## Task to carry out
Can you quote the text of every row below word for word, leaving the pictures out of your answer?

## Data supplied

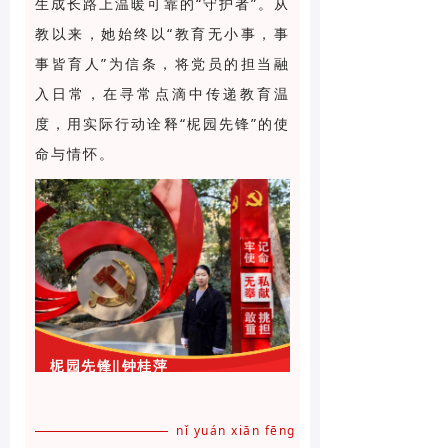
生成长路上温暖可靠的“守护者”。从
教以来，她始终以“教育无小事，事
事皆育人”为信条，将党员的担当融
入日常，在寻常点滴中传递教育温
度，用实际行动诠释“柅园先锋”的使
命与情怀。
柅园先锋‖钟桂萍
nǐ yuán xiān fēng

## Exercise answer
生成长路上温暖可靠的“守护者”。从
教以来，她始终以“教育无小事，事
事皆育人”为信条，将党员的担当融
入日常，在寻常点滴中传递教育温
度，用实际行动诠释“柅园先锋”的使
命与情怀。
柅园先锋‖钟桂萍
nǐ yuán xiān fēng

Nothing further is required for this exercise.